=== Dataset content ===

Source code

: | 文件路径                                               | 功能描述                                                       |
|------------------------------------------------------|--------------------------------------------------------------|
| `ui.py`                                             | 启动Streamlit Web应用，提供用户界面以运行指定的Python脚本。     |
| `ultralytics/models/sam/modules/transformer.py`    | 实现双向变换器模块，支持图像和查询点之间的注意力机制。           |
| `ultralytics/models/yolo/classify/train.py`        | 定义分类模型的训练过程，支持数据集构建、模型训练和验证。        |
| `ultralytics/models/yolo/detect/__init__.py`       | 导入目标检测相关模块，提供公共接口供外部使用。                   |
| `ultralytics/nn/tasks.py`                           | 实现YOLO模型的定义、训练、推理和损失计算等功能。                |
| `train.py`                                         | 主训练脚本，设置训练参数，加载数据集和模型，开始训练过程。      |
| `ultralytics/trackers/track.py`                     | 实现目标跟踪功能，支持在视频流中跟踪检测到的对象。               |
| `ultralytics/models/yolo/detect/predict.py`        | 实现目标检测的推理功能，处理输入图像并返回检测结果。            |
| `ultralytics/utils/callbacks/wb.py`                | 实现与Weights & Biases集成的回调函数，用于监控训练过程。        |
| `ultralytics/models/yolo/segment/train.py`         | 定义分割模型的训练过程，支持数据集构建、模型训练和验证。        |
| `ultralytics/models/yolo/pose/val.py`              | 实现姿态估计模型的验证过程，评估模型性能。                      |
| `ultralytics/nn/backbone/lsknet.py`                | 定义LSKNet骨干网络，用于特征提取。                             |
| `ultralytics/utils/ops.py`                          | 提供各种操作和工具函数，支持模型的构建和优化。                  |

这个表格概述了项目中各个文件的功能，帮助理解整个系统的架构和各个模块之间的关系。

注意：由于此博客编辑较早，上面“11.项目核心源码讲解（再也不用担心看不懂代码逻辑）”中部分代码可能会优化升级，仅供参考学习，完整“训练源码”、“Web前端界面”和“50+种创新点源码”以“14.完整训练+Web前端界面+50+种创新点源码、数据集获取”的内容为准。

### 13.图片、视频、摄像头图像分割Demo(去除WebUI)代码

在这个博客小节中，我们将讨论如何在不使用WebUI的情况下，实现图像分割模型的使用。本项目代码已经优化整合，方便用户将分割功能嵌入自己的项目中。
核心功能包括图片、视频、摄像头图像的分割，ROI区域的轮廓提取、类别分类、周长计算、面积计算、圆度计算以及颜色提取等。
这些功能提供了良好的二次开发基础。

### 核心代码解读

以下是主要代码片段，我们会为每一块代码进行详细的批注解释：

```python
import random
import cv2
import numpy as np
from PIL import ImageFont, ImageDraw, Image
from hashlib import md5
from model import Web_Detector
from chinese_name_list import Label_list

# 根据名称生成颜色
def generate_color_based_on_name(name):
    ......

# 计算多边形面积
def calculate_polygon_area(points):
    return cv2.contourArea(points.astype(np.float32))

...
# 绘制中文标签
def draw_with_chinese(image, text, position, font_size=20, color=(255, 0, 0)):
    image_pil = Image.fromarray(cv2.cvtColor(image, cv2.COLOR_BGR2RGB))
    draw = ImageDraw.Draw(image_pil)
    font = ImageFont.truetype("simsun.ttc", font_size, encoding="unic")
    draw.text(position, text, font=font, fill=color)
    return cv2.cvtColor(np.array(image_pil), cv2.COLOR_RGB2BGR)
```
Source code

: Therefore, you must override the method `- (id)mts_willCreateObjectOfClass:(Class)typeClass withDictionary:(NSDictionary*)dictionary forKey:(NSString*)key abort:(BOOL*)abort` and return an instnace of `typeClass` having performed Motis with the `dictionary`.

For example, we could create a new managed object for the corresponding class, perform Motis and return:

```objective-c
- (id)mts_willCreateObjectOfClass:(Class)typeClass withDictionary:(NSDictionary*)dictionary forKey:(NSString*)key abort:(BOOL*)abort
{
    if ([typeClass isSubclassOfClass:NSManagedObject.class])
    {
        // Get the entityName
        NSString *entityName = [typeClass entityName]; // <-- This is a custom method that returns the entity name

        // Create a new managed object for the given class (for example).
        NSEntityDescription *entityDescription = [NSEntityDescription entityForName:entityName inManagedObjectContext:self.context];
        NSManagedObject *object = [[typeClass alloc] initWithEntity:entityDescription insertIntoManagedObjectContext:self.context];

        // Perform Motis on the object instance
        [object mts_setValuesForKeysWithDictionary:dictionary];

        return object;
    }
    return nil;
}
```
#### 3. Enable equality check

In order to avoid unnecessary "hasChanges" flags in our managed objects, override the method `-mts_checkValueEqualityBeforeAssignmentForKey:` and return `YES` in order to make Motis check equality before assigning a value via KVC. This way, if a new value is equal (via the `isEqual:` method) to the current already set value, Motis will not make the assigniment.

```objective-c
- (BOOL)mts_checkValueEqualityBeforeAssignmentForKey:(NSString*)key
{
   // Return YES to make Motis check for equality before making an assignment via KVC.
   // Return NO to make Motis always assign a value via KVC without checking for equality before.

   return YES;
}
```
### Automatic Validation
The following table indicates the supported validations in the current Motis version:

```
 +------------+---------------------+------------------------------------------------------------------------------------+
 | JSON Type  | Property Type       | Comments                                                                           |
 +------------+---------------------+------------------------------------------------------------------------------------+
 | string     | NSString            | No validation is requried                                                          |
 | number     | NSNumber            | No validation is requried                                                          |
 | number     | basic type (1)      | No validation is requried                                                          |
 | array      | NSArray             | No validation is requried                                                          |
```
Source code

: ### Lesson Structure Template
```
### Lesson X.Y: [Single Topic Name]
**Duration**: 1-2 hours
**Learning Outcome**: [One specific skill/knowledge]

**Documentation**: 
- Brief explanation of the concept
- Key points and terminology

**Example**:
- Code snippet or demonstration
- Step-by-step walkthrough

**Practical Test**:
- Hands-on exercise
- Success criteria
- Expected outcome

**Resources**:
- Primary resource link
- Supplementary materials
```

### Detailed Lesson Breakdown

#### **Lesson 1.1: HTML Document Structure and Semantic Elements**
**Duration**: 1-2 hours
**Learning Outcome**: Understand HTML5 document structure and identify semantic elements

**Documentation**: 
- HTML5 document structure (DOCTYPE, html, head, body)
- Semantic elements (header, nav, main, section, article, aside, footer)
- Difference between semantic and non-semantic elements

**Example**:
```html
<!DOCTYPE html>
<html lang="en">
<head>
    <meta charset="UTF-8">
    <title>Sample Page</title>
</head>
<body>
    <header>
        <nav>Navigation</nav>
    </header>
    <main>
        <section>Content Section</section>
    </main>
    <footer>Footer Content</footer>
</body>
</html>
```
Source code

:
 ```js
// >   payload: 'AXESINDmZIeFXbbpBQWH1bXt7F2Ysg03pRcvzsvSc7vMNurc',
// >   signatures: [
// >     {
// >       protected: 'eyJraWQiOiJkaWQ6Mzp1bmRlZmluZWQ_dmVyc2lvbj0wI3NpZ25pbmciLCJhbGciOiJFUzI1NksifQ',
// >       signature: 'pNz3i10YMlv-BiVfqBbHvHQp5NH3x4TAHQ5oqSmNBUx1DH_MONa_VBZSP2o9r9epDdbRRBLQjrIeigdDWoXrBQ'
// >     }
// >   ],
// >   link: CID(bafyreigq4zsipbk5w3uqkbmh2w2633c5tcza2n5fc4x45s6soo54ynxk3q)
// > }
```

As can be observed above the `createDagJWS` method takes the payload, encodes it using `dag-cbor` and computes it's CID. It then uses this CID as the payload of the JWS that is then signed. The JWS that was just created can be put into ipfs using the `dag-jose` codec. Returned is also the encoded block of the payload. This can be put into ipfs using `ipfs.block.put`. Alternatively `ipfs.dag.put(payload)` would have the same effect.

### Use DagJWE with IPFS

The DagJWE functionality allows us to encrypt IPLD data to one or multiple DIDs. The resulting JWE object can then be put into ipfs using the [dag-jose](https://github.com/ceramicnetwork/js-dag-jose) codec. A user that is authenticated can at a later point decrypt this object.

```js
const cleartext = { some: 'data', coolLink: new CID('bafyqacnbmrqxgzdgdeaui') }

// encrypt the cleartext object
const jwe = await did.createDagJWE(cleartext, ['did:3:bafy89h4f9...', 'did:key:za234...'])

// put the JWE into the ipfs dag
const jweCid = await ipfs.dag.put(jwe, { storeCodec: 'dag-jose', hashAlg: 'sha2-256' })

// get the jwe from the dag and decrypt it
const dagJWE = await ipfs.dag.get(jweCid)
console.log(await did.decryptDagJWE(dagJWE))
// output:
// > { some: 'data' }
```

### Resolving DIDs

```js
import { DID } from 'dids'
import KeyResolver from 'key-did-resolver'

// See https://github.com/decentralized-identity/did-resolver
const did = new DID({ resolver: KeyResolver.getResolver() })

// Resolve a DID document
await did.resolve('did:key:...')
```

===

• What the task requires
Set down nothing but the lines from the one with "The DagJWE functionality" through the end of the records, keeping each line exactly as written and including both ends.

• Exercise solution
The DagJWE functionality allows us to encrypt IPLD data to one or multiple DIDs. The resulting JWE object can then be put into ipfs using the [dag-jose](https://github.com/ceramicnetwork/js-dag-jose) codec. A user that is authenticated can at a later point decrypt this object.

```js
const cleartext = { some: 'data', coolLink: new CID('bafyqacnbmrqxgzdgdeaui') }

// encrypt the cleartext object
const jwe = await did.createDagJWE(cleartext, ['did:3:bafy89h4f9...', 'did:key:za234...'])

// put the JWE into the ipfs dag
const jweCid = await ipfs.dag.put(jwe, { storeCodec: 'dag-jose', hashAlg: 'sha2-256' })

// get the jwe from the dag and decrypt it
const dagJWE = await ipfs.dag.get(jweCid)
console.log(await did.decryptDagJWE(dagJWE))
// output:
// > { some: 'data' }
```

### Resolving DIDs

```js
import { DID } from 'dids'
import KeyResolver from 'key-did-resolver'

// See https://github.com/decentralized-identity/did-resolver
const did = new DID({ resolver: KeyResolver.getResolver() })

// Resolve a DID document
await did.resolve('did:key:...')
```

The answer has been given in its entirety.